Guidelines, such as the AACE and 2020 ADA Standards of Care recommendations support the use of insulin infusions for critically ill patients. Despite the recommendations, subcutaneous basal insulin is often used as initial treatment for management of critically ill patients in the ICU, excluding DKA or HHS patients. I frequently have colleagues simply monitor glucose, or start either sliding-scale insulin only or basal insulin, only to see hyperglycemia persist or being forced to switch to an insulin infusion eventually due to severe hyperglycemia.

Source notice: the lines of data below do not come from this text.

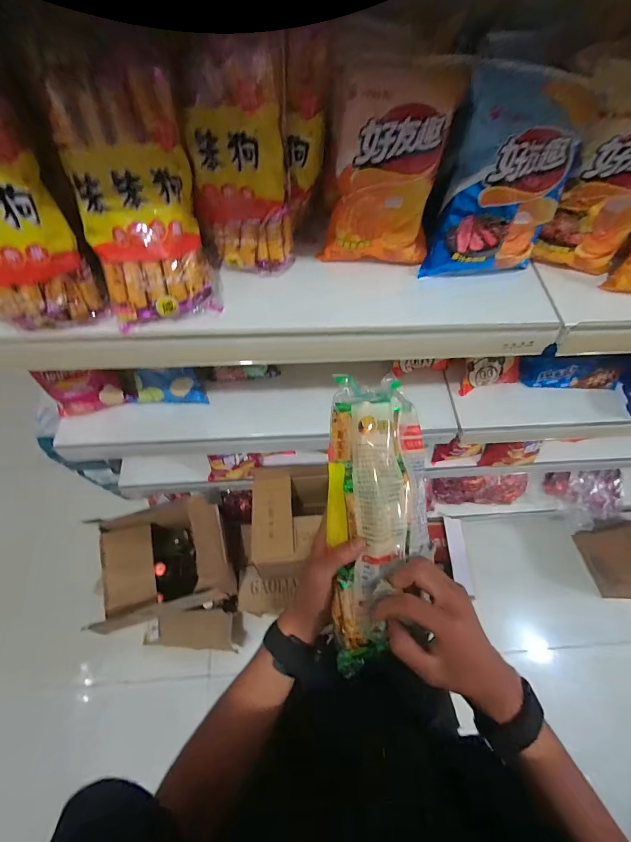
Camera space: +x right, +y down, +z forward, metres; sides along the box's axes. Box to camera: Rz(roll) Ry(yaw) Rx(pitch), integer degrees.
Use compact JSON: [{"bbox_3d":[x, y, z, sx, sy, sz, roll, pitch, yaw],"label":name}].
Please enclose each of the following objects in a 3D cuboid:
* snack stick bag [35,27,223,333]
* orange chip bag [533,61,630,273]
[{"bbox_3d":[-0.195,-0.238,0.391,0.116,0.254,0.055,-5,34,-5],"label":"snack stick bag"},{"bbox_3d":[0.384,-0.308,0.453,0.125,0.212,0.037,10,40,14],"label":"orange chip bag"}]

The common refrain I hear in pushback for beginning IV insulin infusions is the fear of hypoglycemia or trying to ease the nursing burden of managing insulin infusions. There is little evidence comparing IV insulin to subcutaneous insulin in the ICU, but one VA study from 2019 compared these 2 groups and showed a lower rate of hypoglycemia (<70 mg/dl) in the IV group compared to subcutaneous (1.2% vs 2.2%).2
This past year, Grady Memorial Hospital, in Atlanta, Georgia, looked to clarify the differences between IV insulin compared to SubQ insulin to manage critically ill patients in the ICU.3 They all were on treatment for at least 48 hours.
They examined 100 patients on IV insulin, using Glytec's Glucommander® insulin dosing decision support, compared to 100 patients on subcutaneous (SC) insulin with basal insulin. They excluded patients with DKA, as these patients would generally be managed with IV insulin only. The subcutaneous group was on a basal insulin and management was per provider preference.

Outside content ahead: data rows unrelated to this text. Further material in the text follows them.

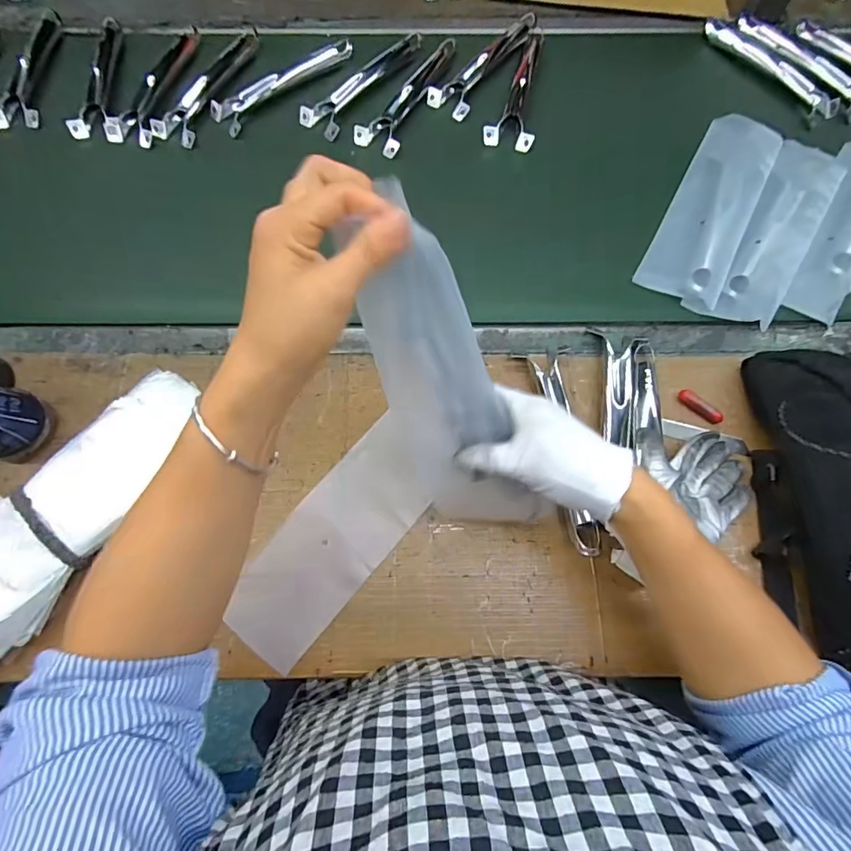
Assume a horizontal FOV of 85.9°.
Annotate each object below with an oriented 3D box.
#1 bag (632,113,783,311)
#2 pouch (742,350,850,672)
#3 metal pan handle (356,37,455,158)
[{"bbox_3d":[0.350,-0.268,0.557,0.087,0.033,0.277,28,72,9],"label":"bag"},{"bbox_3d":[0.399,0.055,0.408,0.151,0.097,0.281,-1,70,-1],"label":"pouch"},{"bbox_3d":[-0.025,-0.458,0.624,0.061,0.032,0.218,21,70,8],"label":"metal pan handle"}]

They had patients on a variety of different medical and surgical units in the hospital. Patients on IV insulin were managed with Glucommander, a computer-guided eGlycemic Management System® (eGMS®).
This study disproves the common fear of hypoglycemia when insulin infusions are run safely and effectively. Severe hypoglycemia was nonexistent, even with 20% of IV insulin patients with chronic renal disease or liver disease, known risk factors for hypoglycemia.
This data supports guidelines continuing to support insulin infusions for management of hyperglycemia in critically ill patients and discouraging subcutaneous insulin for the initial management of these patients for glycemic control.
1 NICE-SUGAR Study Investigators, Finfer S, Chittock DR, et al. Intensive versus conventional glucose control in critically ill patients. N Engl J Med. 2009;360:1283-1297.
2 Tran KK, Kibert JL 2nd, Telford ED, Franck AJ. Intravenous Insulin Infusion Protocol Compared With Subcutaneous Insulin for the Management of Hyperglycemia in Critically Ill Adults. Ann Pharmacother. 2019;53(9):894-898. doi:10.1177/1060028019841363
3 Rabinovich M, Hall A, Gayed R, Chester K, Crowe J, Messler J. Improved Patient Safety and Glycemic Outcomes in the ICU Using Computer-Guided Intravenous Insulin Therapy Versus Subcutaneous Insulin Therapy. DTS Virtual Poster Meeting. June 18, 2020.